Saiu de casa depois do almoço comido cerimoniosamente à mesa da casa de jantar, enquanto desfolhava uma revista de 1960, ano em que se tinha casado com aquele que foi o seu grande e único amor. Morto na guerra colonial, não lhe tinha dado tempo de ser sua mulher ou mãe dos seus filhos. Deste casamento apressadamente acabado restou-lhe o luto pesado usado até hoje com o orgulho de quem não quer esquecer a felicidade que um dia sentiu.
Dirigiu-se em passos falsos para o café da esquina, onde já lhe conheciam os hábitos, e sentou-se na primeira mesa da porta. Café escuro mas bem frequentado, de funcionários simpáticos e clientes solitários, com paredes preenchidas de caixas de chocolates empoeiradas que exibiam marcas já desaparecidas há muito.
Pediu o habitual, o café, o copo de água e o pastel de nata, e assim se iniciou a sua rotina da tarde. Cada cliente que entrava era perscrutado de alto a baixo e, se não reprovasse em tão real exame, era saudado com um “bom dia vizinho”, porque ali todos eram vizinhos, e com uma descrição detalhada do seu dia até essa hora. Como o café era maioritariamente frequentado por clientes habituais, este ritual era aceite e recebido de bom grado, que a vida é madrasta e os filhos se os houve há muito se foram.
À hora do fecho ia devagar para casa, equilibrando-se na sua bengala, arrastando os pés para não arriscar cair na traiçoeira calçada lisboeta, murmurando ainda pequenos acontecimentos do café para quem a quisesse ouvir.

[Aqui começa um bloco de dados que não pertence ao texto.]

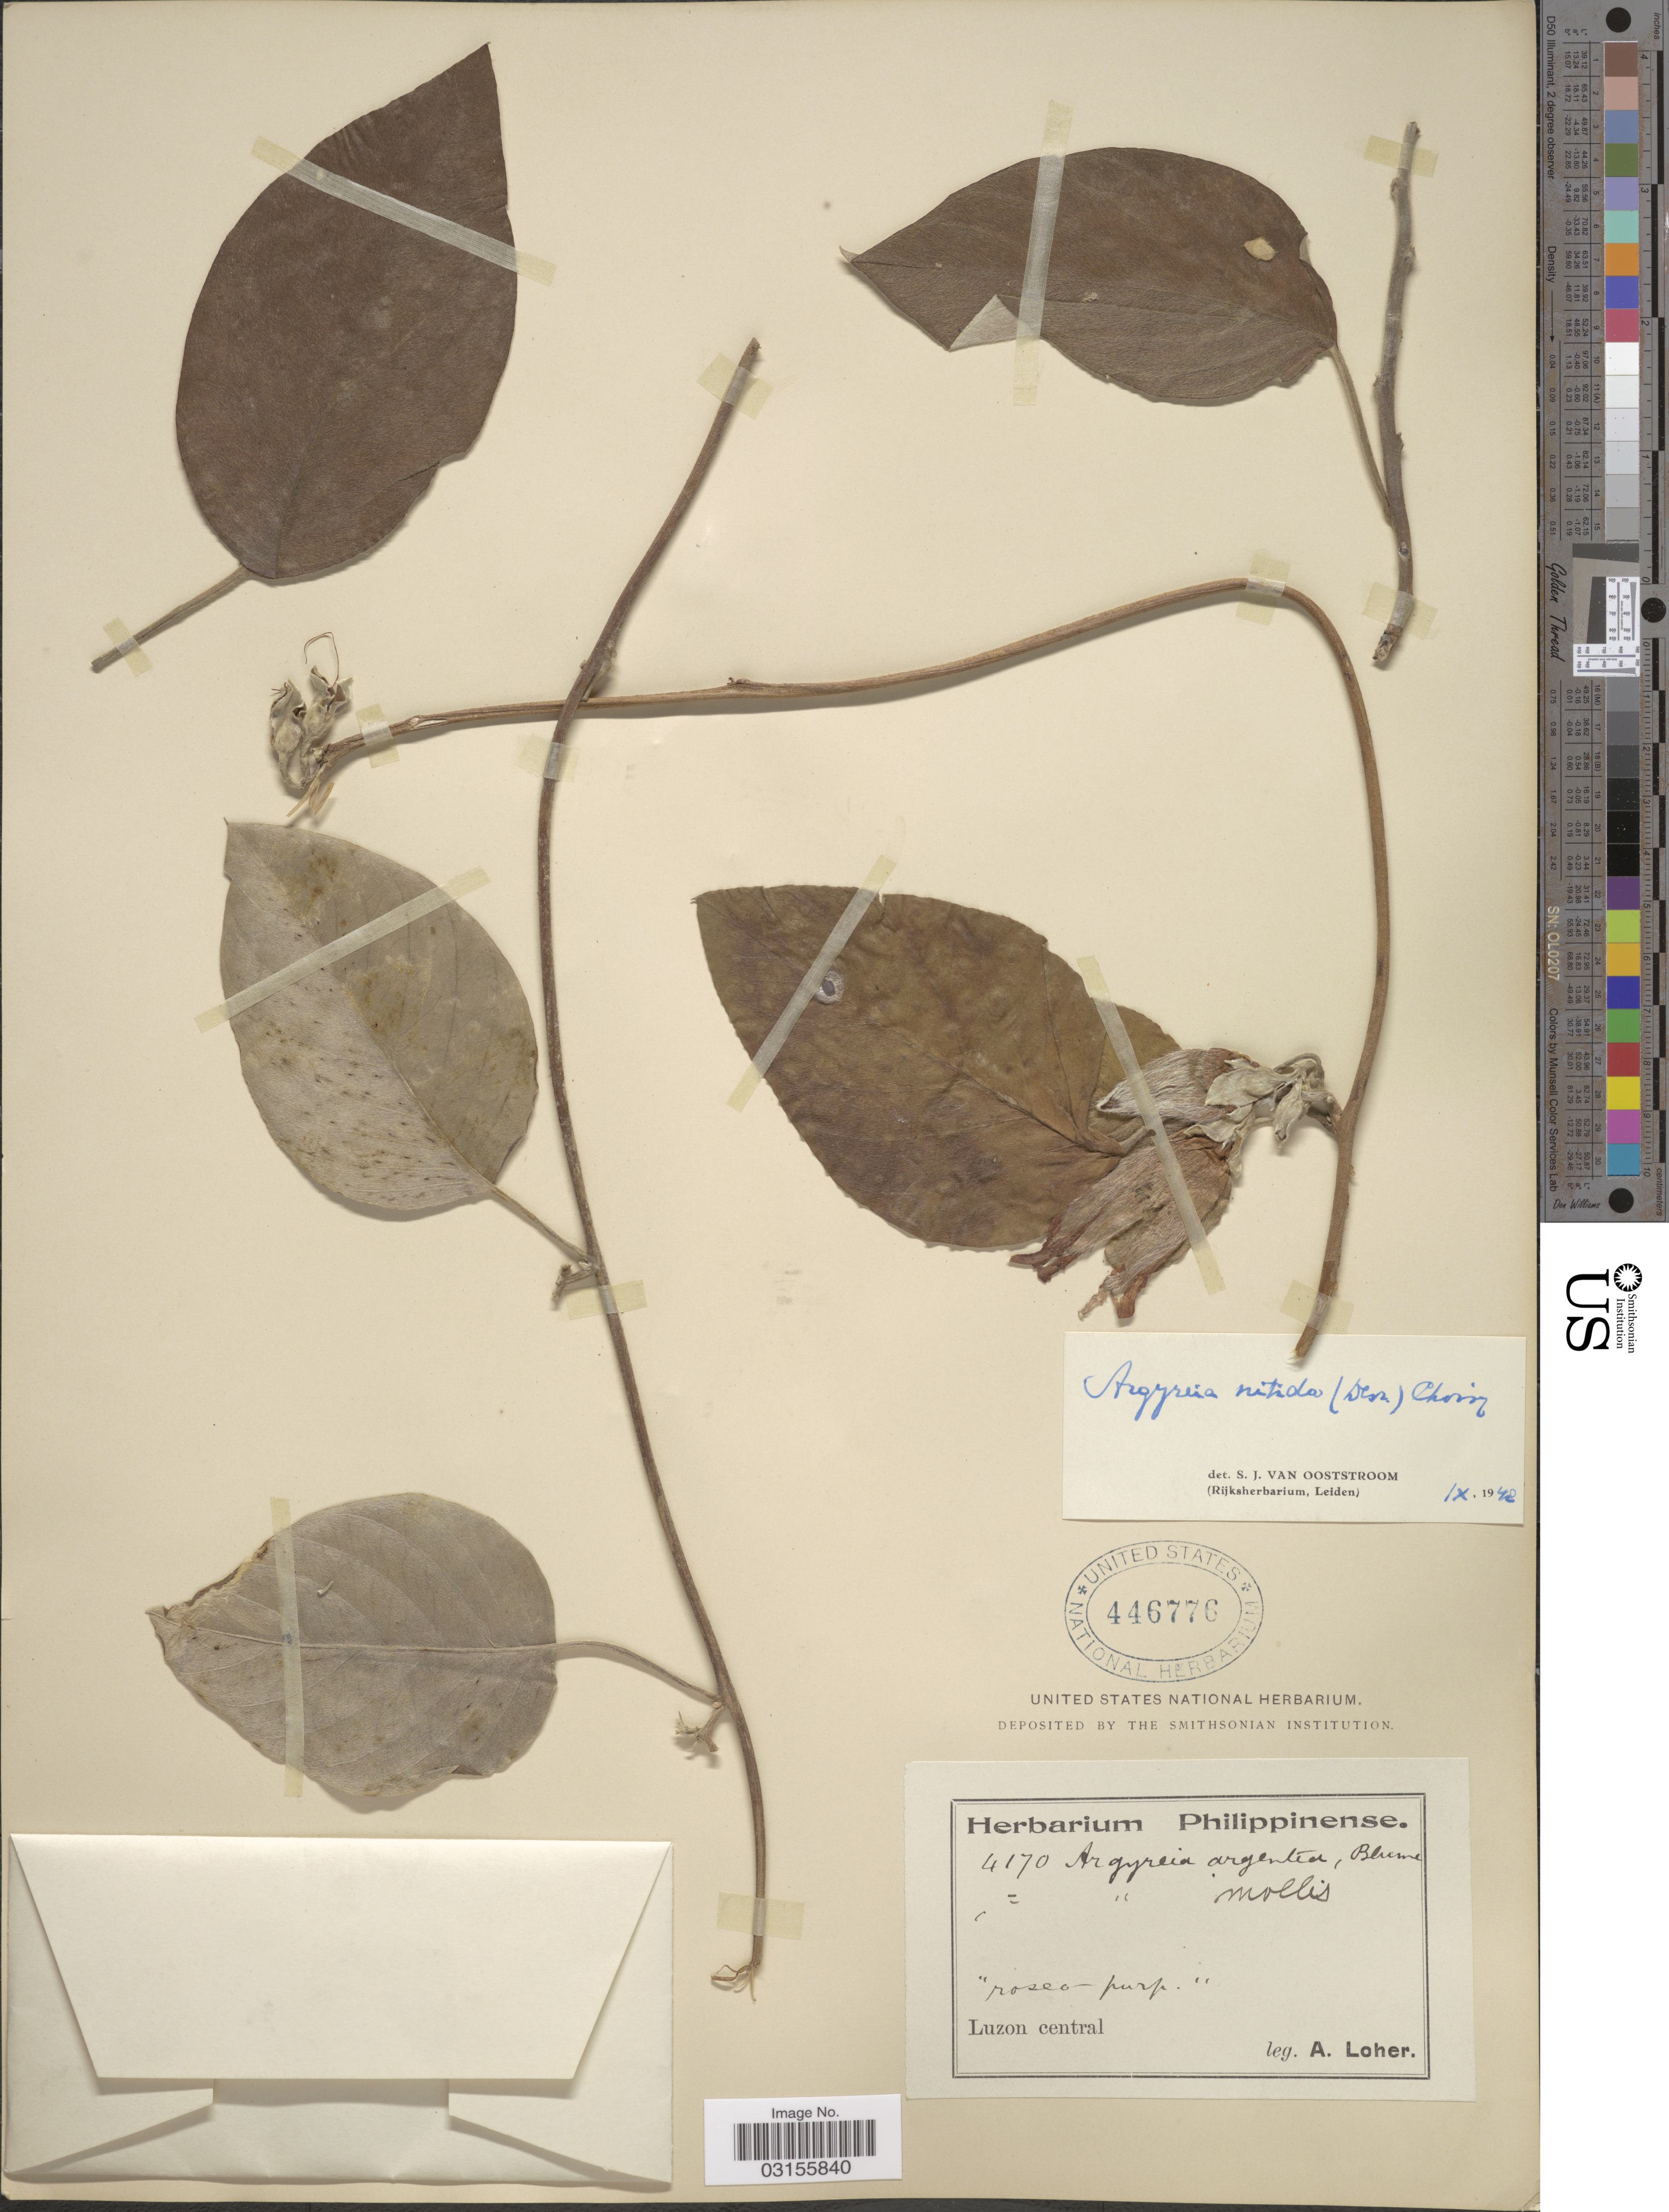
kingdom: Plantae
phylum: Tracheophyta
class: Magnoliopsida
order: Solanales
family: Convolvulaceae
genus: Argyreia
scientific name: Argyreia nitida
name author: (Desr.) Choisy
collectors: A. Loher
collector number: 4170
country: Philippines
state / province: Central Luzon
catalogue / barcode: US 446776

Um dia não saiu de casa a seguir ao almoço. Na verdade, um dia nem se levantou. Se se tivesse levantado teria assistido, desgostosa, ao derrubar da porta de sua casa pelos bombeiros do bairro, chamados a acorrer à senhora da mesa 1 pelo dono do café.
Mas não se levantou. Morreu feliz a dormir, enquanto sonhava com o dia do seu casamento em 1960. E foi encontrada com um grande sorriso nos lábios, coisa que nunca se lhe tinha visto em vida.